MHN: What are the implications of the clarifications of HVCRE regulation for bank and non-bank lenders?
Loubier: The bill will allow distribution of internally-generated capital during the life of the project provided the 15 percent equity contribution is maintained. The bill will allow the borrower to count the appraised value of the land as determined under FIRREA (The Financial Institutions Reform, Recovery, and Enforcement Act of 1989) standards, rather than a lower book value, when calculating the equity contribution. The rule would no longer apply to many bridge loans by removing loans financing improvements to existing income-producing property if the existing cash flow is sufficient to support the debt service and expenses of the real property loan collateral.
The bill clarifies that a loan may be reclassified as non-HVCRE upon the completion of construction or development and when cash flow generated by the project is sufficient to support debt service and expenses of the property.
MHN: How would this bill create an equal opportunity for bank and non-bank lenders?
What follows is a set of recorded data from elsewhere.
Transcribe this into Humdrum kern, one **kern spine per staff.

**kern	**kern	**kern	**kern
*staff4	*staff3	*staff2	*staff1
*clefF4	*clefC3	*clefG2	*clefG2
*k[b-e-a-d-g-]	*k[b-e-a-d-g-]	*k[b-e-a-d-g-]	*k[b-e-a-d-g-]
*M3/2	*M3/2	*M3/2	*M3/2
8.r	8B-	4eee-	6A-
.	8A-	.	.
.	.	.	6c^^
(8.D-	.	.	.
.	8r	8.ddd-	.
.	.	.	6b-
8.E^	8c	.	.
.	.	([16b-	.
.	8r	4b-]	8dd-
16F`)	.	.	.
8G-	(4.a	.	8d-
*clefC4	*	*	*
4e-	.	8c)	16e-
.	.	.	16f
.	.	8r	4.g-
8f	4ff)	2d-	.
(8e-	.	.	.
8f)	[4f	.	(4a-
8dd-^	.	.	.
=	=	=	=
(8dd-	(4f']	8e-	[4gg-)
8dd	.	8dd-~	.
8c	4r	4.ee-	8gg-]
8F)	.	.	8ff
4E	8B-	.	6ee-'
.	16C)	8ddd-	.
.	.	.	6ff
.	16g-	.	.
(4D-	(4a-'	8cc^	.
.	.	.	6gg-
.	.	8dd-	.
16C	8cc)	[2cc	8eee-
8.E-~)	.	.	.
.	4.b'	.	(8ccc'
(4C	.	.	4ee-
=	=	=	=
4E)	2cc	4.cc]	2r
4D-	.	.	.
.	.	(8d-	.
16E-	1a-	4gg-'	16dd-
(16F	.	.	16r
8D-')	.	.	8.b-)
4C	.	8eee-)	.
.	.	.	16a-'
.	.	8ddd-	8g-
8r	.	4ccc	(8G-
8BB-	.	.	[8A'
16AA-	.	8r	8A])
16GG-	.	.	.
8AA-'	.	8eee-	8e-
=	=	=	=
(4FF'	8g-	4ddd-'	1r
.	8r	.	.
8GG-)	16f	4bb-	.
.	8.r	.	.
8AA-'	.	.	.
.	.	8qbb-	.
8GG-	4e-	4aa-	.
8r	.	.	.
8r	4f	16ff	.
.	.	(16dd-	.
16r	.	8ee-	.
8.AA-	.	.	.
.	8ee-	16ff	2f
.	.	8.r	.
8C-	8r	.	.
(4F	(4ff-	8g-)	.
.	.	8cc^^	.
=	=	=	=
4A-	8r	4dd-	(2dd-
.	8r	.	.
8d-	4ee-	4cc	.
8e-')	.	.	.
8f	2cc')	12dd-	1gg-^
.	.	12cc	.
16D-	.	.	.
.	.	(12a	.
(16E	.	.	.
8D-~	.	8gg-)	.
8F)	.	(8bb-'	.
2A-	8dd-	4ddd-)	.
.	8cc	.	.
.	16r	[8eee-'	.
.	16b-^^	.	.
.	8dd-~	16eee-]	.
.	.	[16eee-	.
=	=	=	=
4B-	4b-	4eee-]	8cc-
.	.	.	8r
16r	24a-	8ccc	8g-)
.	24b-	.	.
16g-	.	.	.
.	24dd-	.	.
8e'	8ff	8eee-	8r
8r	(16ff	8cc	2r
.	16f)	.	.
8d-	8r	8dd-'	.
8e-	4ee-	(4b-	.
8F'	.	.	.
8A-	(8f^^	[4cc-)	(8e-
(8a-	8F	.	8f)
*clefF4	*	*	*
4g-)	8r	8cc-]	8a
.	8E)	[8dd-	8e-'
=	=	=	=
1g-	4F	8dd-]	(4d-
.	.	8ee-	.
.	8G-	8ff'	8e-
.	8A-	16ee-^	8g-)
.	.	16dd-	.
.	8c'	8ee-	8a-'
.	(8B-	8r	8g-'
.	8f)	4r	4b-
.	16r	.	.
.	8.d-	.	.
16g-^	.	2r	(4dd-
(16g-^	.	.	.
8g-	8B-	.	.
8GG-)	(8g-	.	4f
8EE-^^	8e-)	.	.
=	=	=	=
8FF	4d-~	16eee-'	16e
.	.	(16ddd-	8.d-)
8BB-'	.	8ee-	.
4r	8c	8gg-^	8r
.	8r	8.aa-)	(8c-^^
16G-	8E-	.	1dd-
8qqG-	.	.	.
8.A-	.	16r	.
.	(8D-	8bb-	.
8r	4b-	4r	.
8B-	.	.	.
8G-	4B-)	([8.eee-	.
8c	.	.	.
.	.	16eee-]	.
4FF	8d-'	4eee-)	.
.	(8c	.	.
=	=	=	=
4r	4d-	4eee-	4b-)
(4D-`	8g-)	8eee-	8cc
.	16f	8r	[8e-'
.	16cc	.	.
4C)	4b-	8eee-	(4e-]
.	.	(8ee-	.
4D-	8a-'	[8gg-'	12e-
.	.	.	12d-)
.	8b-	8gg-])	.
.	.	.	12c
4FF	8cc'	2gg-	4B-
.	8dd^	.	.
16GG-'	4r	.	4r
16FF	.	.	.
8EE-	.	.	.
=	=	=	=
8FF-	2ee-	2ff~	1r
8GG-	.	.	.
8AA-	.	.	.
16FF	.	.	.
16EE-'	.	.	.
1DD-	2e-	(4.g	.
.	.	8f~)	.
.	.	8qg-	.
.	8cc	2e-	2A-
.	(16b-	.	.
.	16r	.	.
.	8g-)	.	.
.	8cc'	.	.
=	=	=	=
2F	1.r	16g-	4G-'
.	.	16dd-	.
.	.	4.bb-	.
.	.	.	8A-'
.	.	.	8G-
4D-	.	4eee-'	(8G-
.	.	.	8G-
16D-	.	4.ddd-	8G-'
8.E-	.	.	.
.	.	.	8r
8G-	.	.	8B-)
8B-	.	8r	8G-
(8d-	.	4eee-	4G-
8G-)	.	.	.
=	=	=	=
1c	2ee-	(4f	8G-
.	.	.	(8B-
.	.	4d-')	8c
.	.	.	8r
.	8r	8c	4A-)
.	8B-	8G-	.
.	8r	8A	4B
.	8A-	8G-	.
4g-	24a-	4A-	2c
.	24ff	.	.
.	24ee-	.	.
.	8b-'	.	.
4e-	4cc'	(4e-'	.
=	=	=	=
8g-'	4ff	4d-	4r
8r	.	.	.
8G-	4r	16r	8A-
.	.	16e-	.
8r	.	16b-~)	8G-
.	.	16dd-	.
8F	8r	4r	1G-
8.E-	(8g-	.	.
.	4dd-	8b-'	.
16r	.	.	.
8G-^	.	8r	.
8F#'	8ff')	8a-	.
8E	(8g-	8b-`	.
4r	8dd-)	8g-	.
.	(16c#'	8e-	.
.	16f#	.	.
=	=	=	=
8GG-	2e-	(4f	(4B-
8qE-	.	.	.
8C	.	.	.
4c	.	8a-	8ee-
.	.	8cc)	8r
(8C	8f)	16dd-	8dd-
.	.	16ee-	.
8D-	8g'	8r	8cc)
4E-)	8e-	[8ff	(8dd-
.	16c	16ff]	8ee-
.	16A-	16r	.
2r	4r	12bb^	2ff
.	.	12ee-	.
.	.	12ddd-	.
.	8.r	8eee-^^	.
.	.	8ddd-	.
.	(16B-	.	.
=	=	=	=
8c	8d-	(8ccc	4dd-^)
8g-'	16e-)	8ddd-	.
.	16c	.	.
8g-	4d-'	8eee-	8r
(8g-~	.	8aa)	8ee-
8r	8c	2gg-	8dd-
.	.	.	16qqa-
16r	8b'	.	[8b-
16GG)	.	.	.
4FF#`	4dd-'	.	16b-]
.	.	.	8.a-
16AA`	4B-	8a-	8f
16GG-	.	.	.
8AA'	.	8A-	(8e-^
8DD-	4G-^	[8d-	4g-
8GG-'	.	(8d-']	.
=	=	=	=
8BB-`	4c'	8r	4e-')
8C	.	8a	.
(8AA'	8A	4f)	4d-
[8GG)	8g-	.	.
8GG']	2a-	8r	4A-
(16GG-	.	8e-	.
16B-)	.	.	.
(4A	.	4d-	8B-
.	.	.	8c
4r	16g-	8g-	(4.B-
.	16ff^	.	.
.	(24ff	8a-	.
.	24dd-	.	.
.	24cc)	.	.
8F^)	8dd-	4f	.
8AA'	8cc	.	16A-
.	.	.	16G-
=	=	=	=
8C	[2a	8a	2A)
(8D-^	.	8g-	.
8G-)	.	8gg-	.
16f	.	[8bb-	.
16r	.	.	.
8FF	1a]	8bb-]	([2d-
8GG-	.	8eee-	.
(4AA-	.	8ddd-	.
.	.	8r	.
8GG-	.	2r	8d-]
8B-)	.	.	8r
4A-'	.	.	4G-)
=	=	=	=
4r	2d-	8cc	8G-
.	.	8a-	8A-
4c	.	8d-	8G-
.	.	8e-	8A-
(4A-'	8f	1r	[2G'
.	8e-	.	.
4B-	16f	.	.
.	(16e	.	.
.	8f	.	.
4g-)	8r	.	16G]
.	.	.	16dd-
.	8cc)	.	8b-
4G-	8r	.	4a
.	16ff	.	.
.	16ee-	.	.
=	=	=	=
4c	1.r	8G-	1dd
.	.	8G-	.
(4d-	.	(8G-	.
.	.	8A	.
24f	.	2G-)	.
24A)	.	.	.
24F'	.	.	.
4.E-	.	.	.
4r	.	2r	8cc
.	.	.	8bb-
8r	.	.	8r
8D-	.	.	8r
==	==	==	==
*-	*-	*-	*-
Loubier: If the clarifications proposed are implemented, banks will benefit when loans more easily satisfy the HVCRE exceptions, thus improving the attractiveness of the loan product and reducing the regulatory burden of additional capital reserves. Non-bank lenders bring certain competitive advantages to construction and bridge lending irrespective of the bank regulatory burden. Non-bank lenders will continue therefore to play an important role, although, if banks exploit any competitive advantages of relaxed regulation, non-banks could experience somewhat stronger competition which may reduce borrower costs.
MHN: How likely is a boost in construction lending if the bill passes?
Loubier: The impact of HVCRE regulation on the volume of construction lending has been difficult to quantify, and it is likely the advantages of relaxed regulations will be equally challenging to gauge. The release of the proposed bill demonstrates that legislators believe the HVCRE rule has complicated construction and bridge lending in ways perhaps not originally intended when the rule was created to satisfy the mandate under Dodd-Frank. Bank construction and bridge lending may increase if the bill is passed and implemented, although we should be cautious in our predictions.
MHN: What do borrowers need to understand about establishing and maintaining a minimum level of equity in a property?
Loubier: Borrowers need to know that, while these reforms have not been enacted, two aspects of these proposed changes will likely directly improve the terms of their loans. The current appraised value of the property (not just the purchase price) may be counted toward the 15 percent equity contribution. Capital internally generated by the project would no longer be required to remain in the project.
MHN: What is the current status of the bill?
Loubier: H.R. 2148 was referred to the House Financial Services Committee on April 26, 2017. No further action has been taken. The House focused its efforts instead on passing the Financial CHOICE Act of 2017, which did not include HVCRE reform. The CHOICE Act is unlikely to pass in the Senate. Though the passing of H.R. 2148 is unlikely, it does serve as a strong template for action by the agencies to streamline the regulations.
The report issued by the U.S. Department of the Treasury on June 12, 2017, reaffirmed the administration’s commitment to HVCRE reform, as did the Joint Report to Congress, a regulatory review submitted by Comptroller of the Currency, the Board of Governors of the Federal Reserve System, the Federal Deposit Insurance Corporation and the National Credit Union Administration on March 21, 2017.